Sunday, February 21, 2021

Enjoy life

It’s been two weeks since I last wrote.  I’ve already got emails full of concern for my well-being.  Thank you for these.  I’m doing fine.  Things are roughly as they were when I last wrote, after leaving the hospital two weeks ago.  I’m worse than last year but much better than in January.  I eat with sufficient appetite, and I have enough energy to get me through most of the day.

The reason I haven’t written is that not much has happened – and what has happened has kept me from writing.  Five days ago, my mom came over for a visit, just days after the German state she lives in was struck off the Swiss high-risk list.  As soon as she could visit us without having to quarantine for two weeks, she hopped on the train.  The children are crazy with happiness and I enjoy the evenings with her, but it means I have much less time to write.

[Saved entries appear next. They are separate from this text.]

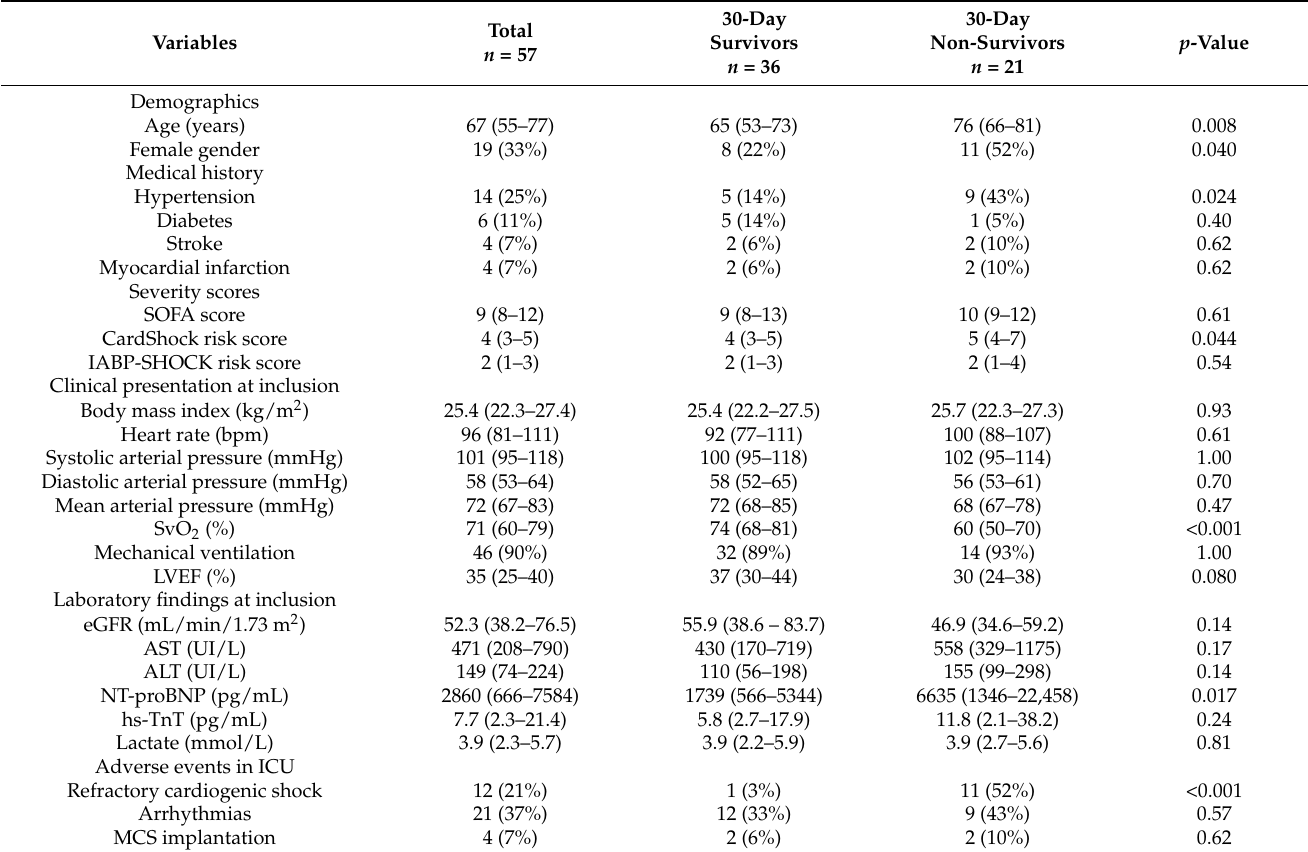
Table 1. Comparison of characteristics of cardiogenic shock patients between 30-day survivors and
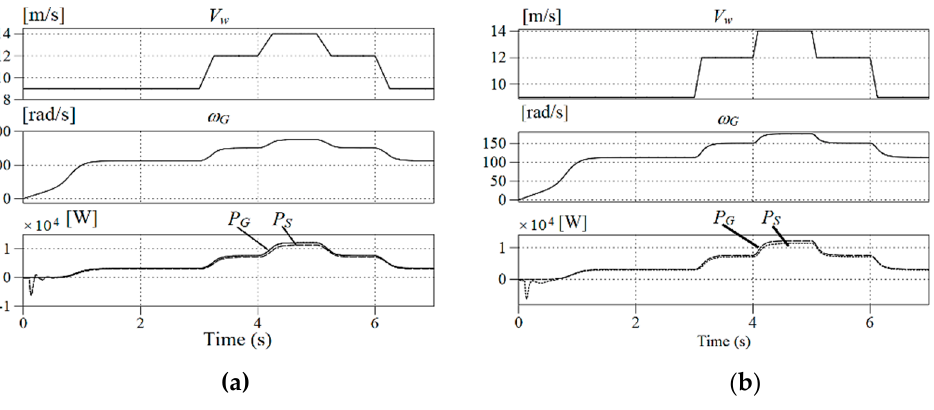
Figure 12. Waveforms of wind speed V w ( a ) 12, 8, − 8, − 12 [m/s 2 ]; ( b ) 24, 24, − 24 − 24 [m/s 2 ] generator angular speed ω G and power P G , and grid power P S , for β = 10°.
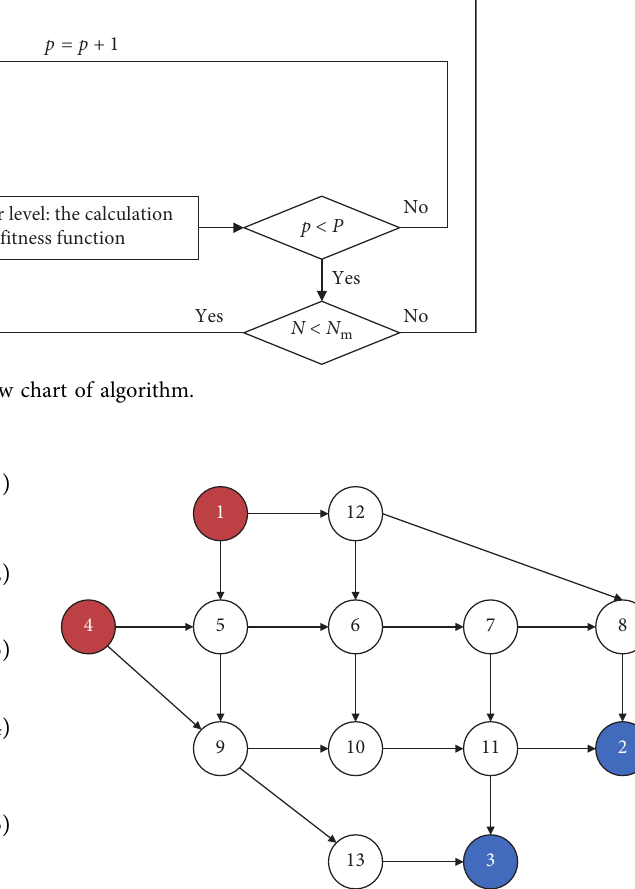
Figure 2: Nguyen–Dupuis network schematic diagram. Table 1: Basic traffic demand of each OD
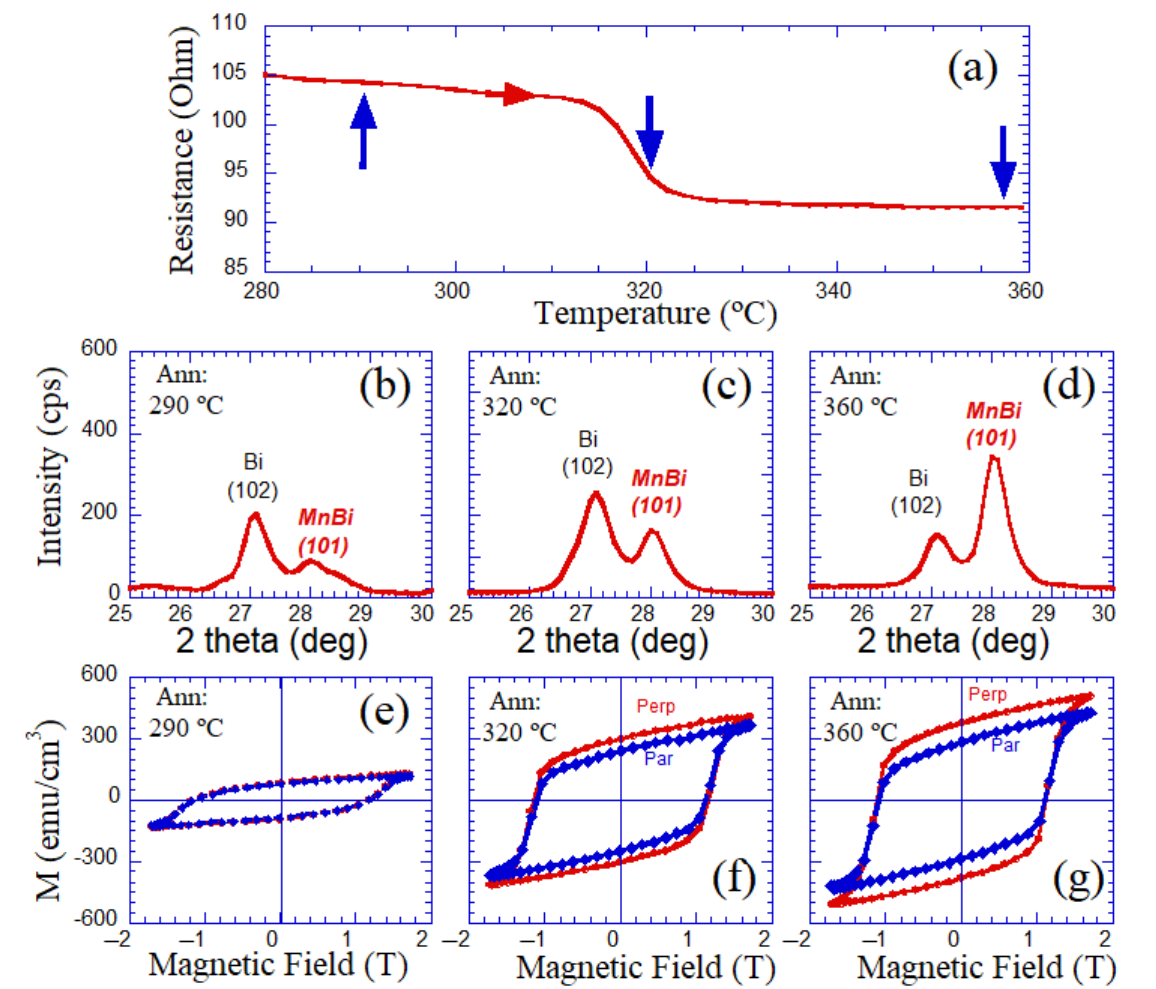
Figure 4. Resistance as a function of the temperature of the Mn(60%)Bi(40%) sample ( a ). The blue arrows over the resistance curve indicate the annealing temperatures. The red arrow indicates that the resistance was measured on increasing the temperature. X-ray diffraction patterns ( b – d ) and room-temperature magnetic hysteresis loops ( e – g ) of the 290, 320 and 360 °C annealed Mn(60%)Bi(40%) samples, respectively. Par and Perp indicate the parallel and perpendicular orien- tation of the magnetic field with respect to the film plane.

Last Monday, I went to see my oncologist.  This would normally merit a post, but we didn’t talk about much.  I forgot to ask for what I was really interested in, a detailed discussion of the CT scan taken late in January.  What I asked for, the results of the sequencing of the live metastasis, hadn’t arrived.  Still, I didn’t go home empty-handed.  My doctor gave me a prescription for yet another chemotherapeutic drug.  He had decided Stivarga wasn’t worth the bother.

Trifluridine, the new drug, which is also known by its brand name of Lonsurf, is, depending on how you count, the fourth or fifth drug I’m on.  That I was taken off Stivarga kind of obviates the need to discuss the CT.  Things have gotten worse.  Still, it would be nice to know how bad it is.  Trifluridine is similar in its action to the 5-fluorouracil I took at the beginning, first with great hope, then also with fasting.  The drug didn’t stop the cancer.  What are the chances Lonsurf will be better?

It doesn’t matter.  Lonsurf is the last drug on the list the doctors had compiled for me at the beginning of my battle.  Beyond it lies darkness – unless the sequencing comes back with a glimmer of hope, a mutation that will serve as a target for an untried therapy.  Again, I don’t know how likely this is, but it’s the only thing that keeps me going.

I’m happy to repeat that I’m doing all right – though I’m clearly sick.  I don’t know whether I’ll be able to ride my bicycle to work when it gets warmer.  Maybe my breath will be too short for the gentle climb each morning.  I will surely not be pulling the children along the river in a trailer this spring - unless I buy an electric bicycle.  I cannot run either.  The impact is more than my belly region can take.  Even sledding down a bumpy slope was a little bit too much.  I get tired quickly.  My belly always feels odd.  But I’m alive, and I have enough power inside me to enjoy life.

1 comment:

  1. You had us worried there for a while. I emailed Sean to see if he knew anything. You are continually in our thoughts and prayers Andreas. Never give up. Keep on pedaling.